WASHINGTON: United Nations has expressed concern over the situation of minorities in India on Thursday when their Special Adviser on the Prevention of Genocide, Adama Dieng had some choice words for what was currently happening in the country, ARY News reported.
Dieng said that the minorities in India were being subjected to unprovoked hatred after the passing of a controversial citizenship amendment bill.
The special adviser said that the draconian bill was against human rights and United Nations laws.

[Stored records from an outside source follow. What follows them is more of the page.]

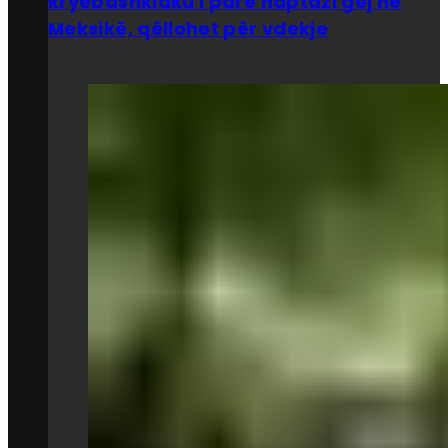
kryebashkiaku i parë haptazi gej në
Meksikë, qëllohet për vdekje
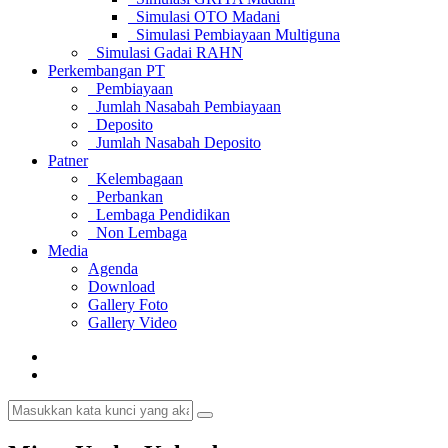
Simulasi OTO Madani
Simulasi Pembiayaan Multiguna
Simulasi Gadai RAHN
Perkembangan PT
Pembiayaan
Jumlah Nasabah Pembiayaan
Deposito
Jumlah Nasabah Deposito
Patner
Kelembagaan
Perbankan
Lembaga Pendidikan
Non Lembaga
Media
Agenda
Download
Gallery Foto
Gallery Video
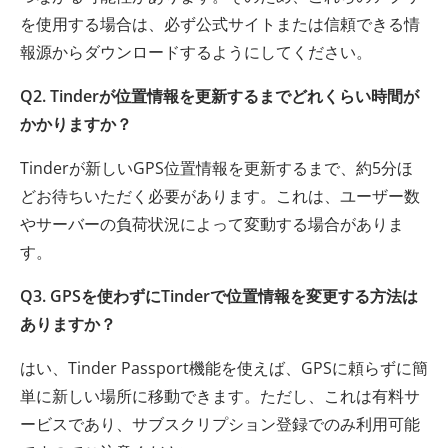
を使用する場合は、必ず公式サイトまたは信頼できる情
報源からダウンロードするようにしてください。
Q2. Tinderが位置情報を更新するまでどれくらい時間が
かかりますか？
Tinderが新しいGPS位置情報を更新するまで、約5分ほ
どお待ちいただく必要があります。これは、ユーザー数
やサーバーの負荷状況によって変動する場合がありま
す。
Q3. GPSを使わずにTinderで位置情報を変更する方法は
ありますか？
はい、Tinder Passport機能を使えば、GPSに頼らずに簡
単に新しい場所に移動できます。ただし、これは有料サ
ービスであり、サブスクリプション登録でのみ利用可能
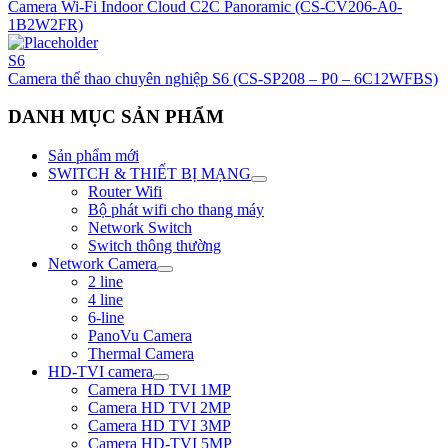
Camera Wi-Fi Indoor Cloud C2C Panoramic (CS-CV206-A0-
1B2W2FR)
S6
Camera thể thao chuyên nghiệp S6 (CS-SP208 – P0 – 6C12WFBS)
DANH MỤC SẢN PHẨM
Sản phẩm mới
SWITCH & THIẾT BỊ MẠNG
Router Wifi
Bộ phát wifi cho thang máy
Network Switch
Switch thông thường
Network Camera
2 line
4 line
6-line
PanoVu Camera
Thermal Camera
HD-TVI camera
Camera HD TVI 1MP
Camera HD TVI 2MP
Camera HD TVI 3MP
Camera HD-TVI 5MP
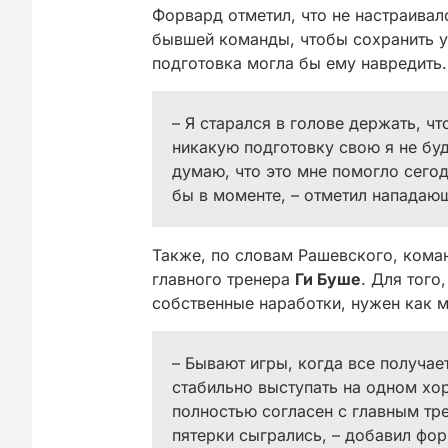
Форвард отметил, что не настраивал
бывшей команды, чтобы сохранить у
подготовка могла бы ему навредить.
– Я старался в голове держать, чт
никакую подготовку свою я не буд
думаю, что это мне помогло сегод
бы в моменте, – отметил нападаю
Также, по словам Рашевского, кома
главного тренера
Ги Буше
. Для того
собственные наработки, нужен как 
– Бывают игры, когда все получае
стабильно выступать на одном хо
полностью согласен с главным тр
пятерки сыгрались, – добавил фор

He also noted that Muslims particularly were being subjected to collective societal hatred which was leading them into isolation.
Adama Dieng also raised concerns overuse of force against protesters that came out on the roads, distraught with the controversial document.
He added that “statements such as those expressed by Member of Parliament Subramanian Swamy, that all people are not equal, and that Muslims are not in an ‘equal category’ as others are extremely alarming.
“Hate speech and the dehumanization of others goes against international human rights norms and values.”
In this regard, the special advisor welcomed recent statements by Indian Prime Minister Narendra Modi in the context of the coronavirus pandemic that the virus “does not see race, religion, colour, caste, creed, language or border before striking.
Under-Secretary-General Dieng encouraged the Government of India to continue to abide by this guidance by ensuring that national laws and policies follow international standards related to non-discrimination and to address and counter the rise of hate speech through messages of inclusion, respect for diversity and unity.
He reiterated that he would continue to follow developments and expressed his readiness to support initiatives to counter and address hate speech.
“In these extraordinary times brought about by the COVID-19 crisis it is more important than ever that we stand united as one humanity, demonstrating unity and solidarity rather than division and hate,” the special adviser noted.
UN Secretary-General Antonio Guterres and the U.N. Office of the U.N. High Commissioner for Human Rights has already expressed concern about the new citizenship law, calling it discriminatory.
In April, the U.S. Commission on International Religious Freedom criticized India for instituting “national-level policies violating religious freedom across India, especially for Muslims.”